120   Ora, a Comissão não infringe o artigo 11.º, n.º 1, do Regulamento n.º 3286/94 ao exigir que a eventual acção da Comunidade esteja ligada aos factos e aos fundamentos de direito na origem do procedimento de exame e, embora exista um interesse geral e a longo prazo em agir futuramente contra as potenciais violações que podem decorrer da prática de «sanções selectivas» adoptadas pelos Estados Unidos, como as que foram identificadas no relatório de exame, decide encerrar o procedimento de exame.

121   Com efeito, o artigo 11.º, n.º 1, do Regulamento n.º 3286/94 deve ser interpretado à luz do seu sexto considerando, nos termos do qual o mecanismo jurídico instituído pelo Regulamento n.º 3286/94 deve «assegurar que a decisão de invocar os direitos da Comunidade ao abrigo das regras do comércio internacional é adoptada com base em informações factuais e numa análise jurídica». Por conseguinte, se, no seguimento de um processo de exame, o quadro factual e jurídico que esteve na origem do referido processo não permite fundamentar uma eventual decisão de invocar os direitos da Comunidade, em especial devido ao facto de não estar preenchida uma das condições legais exigidas para a aplicação do Regulamento n.º 3286/94, neste caso, a inexistência de efeitos prejudiciais no comércio resultantes do entrave ao comércio alegado, a Comissão pode concluir que as condições exigidas pelo Regulamento n.º 3286/94 não estão reunidas.

122   Esta interpretação é igualmente reforçada pelo artigo 12.º, n.º 1, do Regulamento n.º 3286/94. Com efeito, importa recordar que, segundo esta disposição, «[q]uando se concluir, em resultado de um processo de exame, que é necessária uma acção no interesse da Comunidade para assegurar o exercício pela Comunidade dos seus direitos ao abrigo das regras do comércio internacional com vista a eliminar [...] os efeitos prejudiciais no comércio resultantes de um entrave ao comércio adoptados ou mantidos por países terceiros, as medidas adequadas serão decididas». Ora, decorre claramente da redacção do artigo 12.º, n.º 1, do Regulamento n.º 3286/94 que a acção da Comunidade deve ter por objecto pôr fim aos efeitos prejudiciais no comércio causados por um entrave ao comércio e que, portanto, esta acção não pode ser iniciada se não permitir alcançar esse objectivo.
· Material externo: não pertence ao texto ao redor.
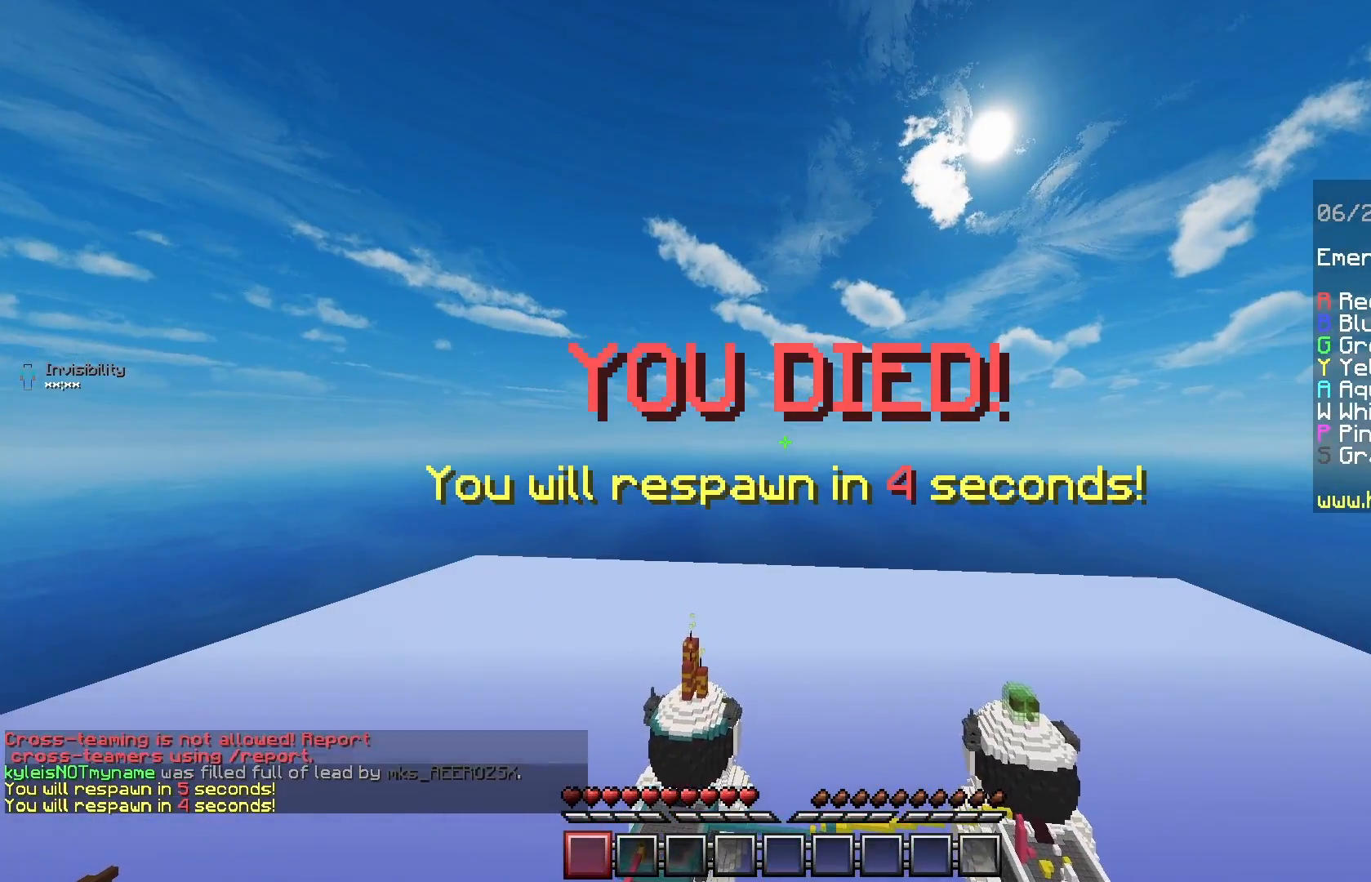
{"keys": [], "mouse": [], "events": []}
Por outras palavras, por força do artigo 12.º, n.º 1, do Regulamento n.º 3286/94, o regulamento não pode ser invocado por um autor de uma denúncia para incitar a Comunidade a iniciar uma acção em defesa do interesse geral da Comunidade, se ele próprio não sofreu efeitos prejudiciais. De qualquer modo, mesmo neste caso, não basta verificar esse efeito no comércio para que uma acção, na acepção do Regulamento n.º 3286/94, deva ser iniciada pela Comunidade, dado que a Comissão dispõe de um amplo poder de apreciação para analisar a totalidade dos interesses comerciais da Comunidade.

123   No caso em apreço, o facto da Comissão, no âmbito do processo de exame, ter considerado útil apreciar, a título exaustivo, se um interesse mais geral e a longo prazo da Comunidade poderia eventualmente existir, não implica que a Comissão esteja obrigada a concluir que do processo de exame resulta uma acção no interesse da Comunidade. Com efeito, tal procedimento decorre designadamente da exigência de responder a todos os aspectos suscitados pela autora da denúncia e/ou pelos interessados e faz apelo ao princípio da boa administração. Não podia no entanto ser invocado contra a Comissão para efeitos de declarar que esta violara o artigo 11.º, n.º 1, do Regulamento n.º 3286/94.

124   Consequentemente, contrariamente ao que alegam os recorrentes, a Comissão não limitou os interesses da Comunidade ao da autora da denúncia, nem violou o artigo 11.º, n.º 1, do Regulamento n.º 3286/94.

125   Por estes motivos, o quarto fundamento é integralmente improcedente.

 Quanto ao quinto fundamento, relativo à falta de fundamentação da decisão impugnada

126   Este fundamento divide‑se em duas partes decorrentes da falta de fundamentação, por um lado, da análise do entrave ao comércio e, por outro, do interesse da Comunidade em intentar uma acção.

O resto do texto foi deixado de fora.